Os ventos do norte não movem moinhos? O rejuvenescimento dos transplantes de pulmão no Ceará.

 Os grandes trabalhos nascem pequenos, na surdina, em silêncio e crescem aos poucos.

Fernanda Torres, atriz.

A fotografia é de causar inveja à Monalisa: jovem de 24 anos exibe-se no CTI após retirada do próprio tubo traqueal, auxiliada por médicos e fisoterapeutas. A imagem foi postada em rede social fechada e suscitou admiração dos cirurgiões. Não se consegue definir se era rosto de espanto, sorriso, choro, ou mesmo dor, pois a jovem havia sido submetida a duplo transplante de pulmão (hospital de Messejana, Fortaleza, CE). Em 72 horas estava posando para câmera. 

Sabe-se que no Brasil existem vários núcleos transplantadores de órgãos, porém o pulmonar é menor, por conta de constantes desafios ligados à rejeição e infecção; também pela política pública de saúde, falta de doadores e de mão de obra treinada.  Assim, quando nasce um novo transplante pulmonar no lado norte de nosso mapa, comemoramos como se dom Quixote ultrajasse seus moinhos de vento, ou como se fosse láurea para uma atriz, representando nossa arte para o mundo. 

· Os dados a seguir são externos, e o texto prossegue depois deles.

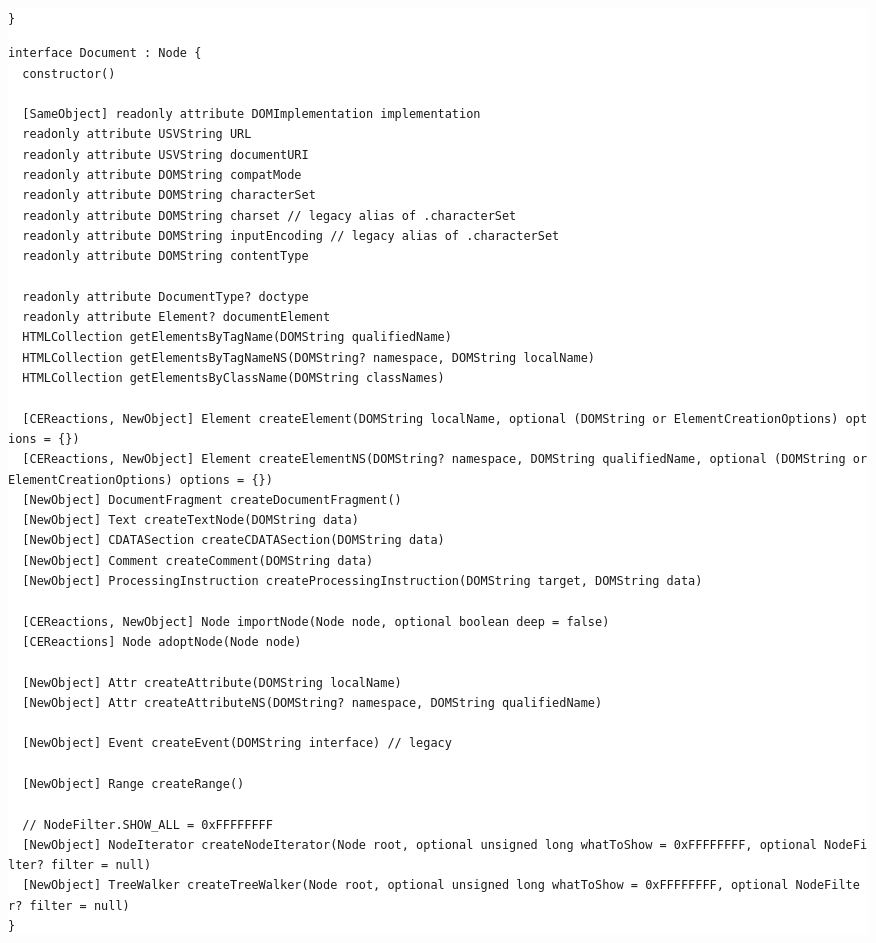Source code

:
 ```
}

```
```
interface Document : Node {
  constructor()

  [SameObject] readonly attribute DOMImplementation implementation
  readonly attribute USVString URL
  readonly attribute USVString documentURI
  readonly attribute DOMString compatMode
  readonly attribute DOMString characterSet
  readonly attribute DOMString charset // legacy alias of .characterSet
  readonly attribute DOMString inputEncoding // legacy alias of .characterSet
  readonly attribute DOMString contentType

  readonly attribute DocumentType? doctype
  readonly attribute Element? documentElement
  HTMLCollection getElementsByTagName(DOMString qualifiedName)
  HTMLCollection getElementsByTagNameNS(DOMString? namespace, DOMString localName)
  HTMLCollection getElementsByClassName(DOMString classNames)

  [CEReactions, NewObject] Element createElement(DOMString localName, optional (DOMString or ElementCreationOptions) options = {})
  [CEReactions, NewObject] Element createElementNS(DOMString? namespace, DOMString qualifiedName, optional (DOMString or ElementCreationOptions) options = {})
  [NewObject] DocumentFragment createDocumentFragment()
  [NewObject] Text createTextNode(DOMString data)
  [NewObject] CDATASection createCDATASection(DOMString data)
  [NewObject] Comment createComment(DOMString data)
  [NewObject] ProcessingInstruction createProcessingInstruction(DOMString target, DOMString data)

  [CEReactions, NewObject] Node importNode(Node node, optional boolean deep = false)
  [CEReactions] Node adoptNode(Node node)

  [NewObject] Attr createAttribute(DOMString localName)
  [NewObject] Attr createAttributeNS(DOMString? namespace, DOMString qualifiedName)

  [NewObject] Event createEvent(DOMString interface) // legacy

  [NewObject] Range createRange()

  // NodeFilter.SHOW_ALL = 0xFFFFFFFF
  [NewObject] NodeIterator createNodeIterator(Node root, optional unsigned long whatToShow = 0xFFFFFFFF, optional NodeFilter? filter = null)
  [NewObject] TreeWalker createTreeWalker(Node root, optional unsigned long whatToShow = 0xFFFFFFFF, optional NodeFilter? filter = null)
}

```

Em seguida, um comentário especial: “Parabéns ao Israel [Medeiros], atual coordenador do programa. Sinto-me muito feliz com o sucesso e a continuidade do programa, que aos trancos e barrancos conseguimos mantê-lo ativo, embora com altos e baixos desde 2011. Temos muitos pacientes transplantados e plenamente ativos para contar a história”, grifou Antero Gomes Neto, idealizador do programa, que  segue em linha reta no Messejana e ainda ativo no campo cirúrgico e nos congressos 

Na sequência, Medeiros, o novo coordenador, rebate: “A emoção de extubação e da possibilidade de respirar com novos pulmões. Lembrando que nosso centro está ativo. Podem divulgar para os pneumologistas se quiserem encaminhar alguém...”. A sensação do final da frase mais pareceu desabafo, para garantir que o legado também segue em linha reta.

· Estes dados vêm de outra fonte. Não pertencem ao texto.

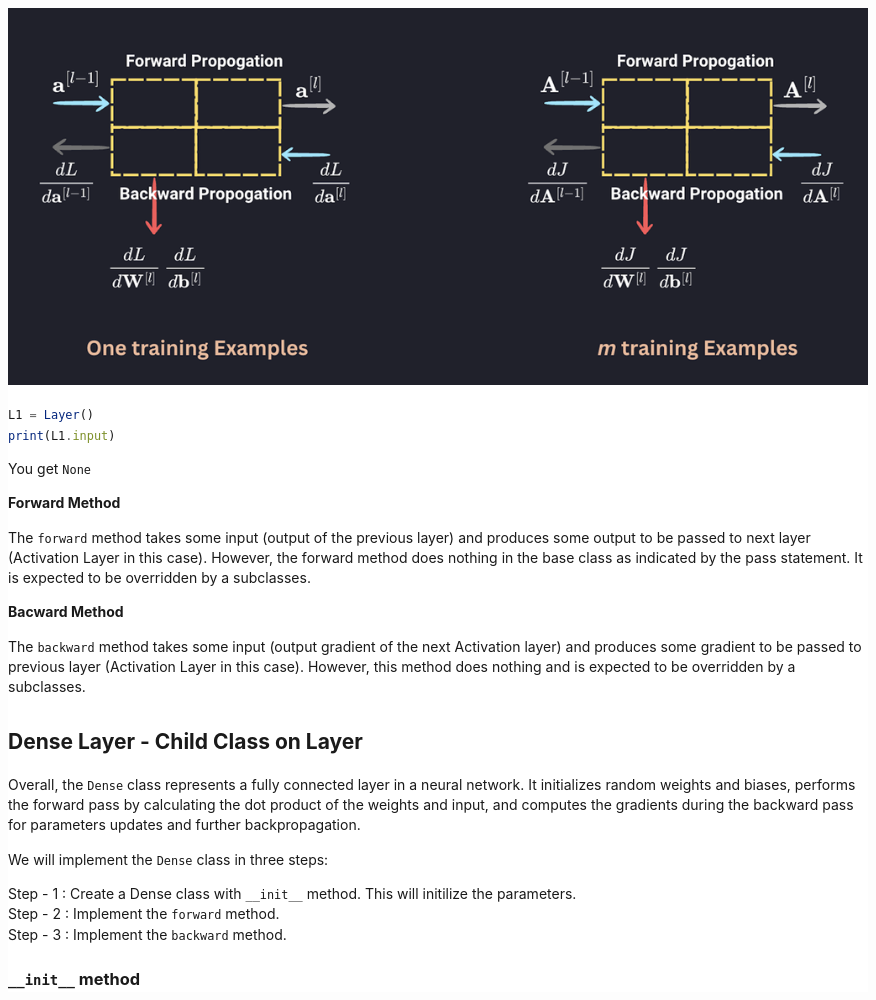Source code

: ![Neural Network](images/layer-2.png)

```js
L1 = Layer()
print(L1.input)
```
You get `None`

**Forward Method**

The `forward` method takes some input (output of the previous layer) and produces some output to be passed to next layer (Activation Layer in this case). However, the forward method does nothing in the base class as indicated by the pass statement. It is expected to be overridden by a subclasses.

**Bacward Method**

The `backward` method takes some input (output gradient of the next Activation layer) and produces some gradient to be passed to previous layer (Activation Layer in this case). However, this method does nothing and is expected to be overridden by a subclasses.

## Dense Layer - Child Class on Layer

Overall, the `Dense` class represents a fully connected layer in a neural network. It initializes random weights and biases, performs the forward pass by calculating the dot product of the weights and input, and computes the gradients during the backward pass for parameters updates and further backpropagation.

We will implement the `Dense` class in three steps:

Step - 1 : Create a Dense class with `__init__` method. This will initilize the parameters.  
Step - 2 : Implement the `forward` method.  
Step - 3 : Implement the `backward` method.  


### `__init__` method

A menção “os ventos do norte não movem moinhos” pode ser interpretada como uma metáfora para esforços inúteis ou obstáculos intransponíveis. Alencarinos, tal como norte-nordestinos, sabem quão difícil é trair os ritos para implantar programas de alta complexidade. 

No caso de Fortaleza, o novo coordenador Israel Medeiros formou-se pela USP. Andou por Toronto e Viena em busca de mais tutano. Confessou também grande aprendizado com Antero Gomes Neto, o criador, que teve inspiração em J.J Camargo, nosso grão-pioneiro.

Em seguida alguém indaga a indicação: “fibrose pulmonar [pneumonite por hipersensibilidade (PH)... provavelmente]”, responde. Mas o “provavelmente” não tem a doçura da rapadura. Sabe-se que parte das PH podem evoluir para fibrose, porém é mais prevalente em faixa etária mais alta, de ambos os sexos. No caso acima, a idade chama atenção de pneumologistas para um novo agente nocivo aos pulmões, e que pode confundir o diagnóstico e também levar à fibrose: EVALI (do inglês: E-cigarette-/vape-associated lung injury), ou seja, doença pulmonar causado pelos novos cigarros eletrônicos (nicotina, aromatizantes, aditivos e canabidiol em alguns). 

EVALI, descrita pela primeira vez na literatura em 2019, apresenta-se inicialmente com tosse e falta de ar. Pode resultar em inflamação e fibrose. É frequentemente visualizada na fase aguda como opacidades em vidro fosco, a lembrar o pulmão da COVID-19. Na fase crônica se comporta como fibrose cicatricial, de modo a deixar o pulmão petrificado. Já há diversos relatos de pacientes com quadros fulminantes e mortais por EVALI. Alguns jovens já até necessitaram de transplante pulmonar duplo. E esse é o apelo dos pneumologista.

Diante dessa mudança e da dificuldade em conter o uso de VAPES, é provável que tenhamos que criar mais centros transplantadores de pulmão, como está acontecendo nesse momento em Belo Horizonte (UFMG), pois não há polícia que contenha o avanço dessa nova caricatura estilizada da indústria do cigarro. Foi o que aconteceu com a criação dos centros de trauma no Brasil, ante à incapacidade de se conter a violência urbana.

Oxalá o deus Tezcatlipoca escute os pneumologistas. 

Glosário: Tezcatlipoca é um dos três grandes deuses da mitologia asteca: é o deus do céu noturno, da lua e das estrelas; senhor do fogo e da morte.


Roger Normando - Professor de Clínica Cirúrgica II, Disciplina de Cirurgia Torácica, Universidade Federal do Pará.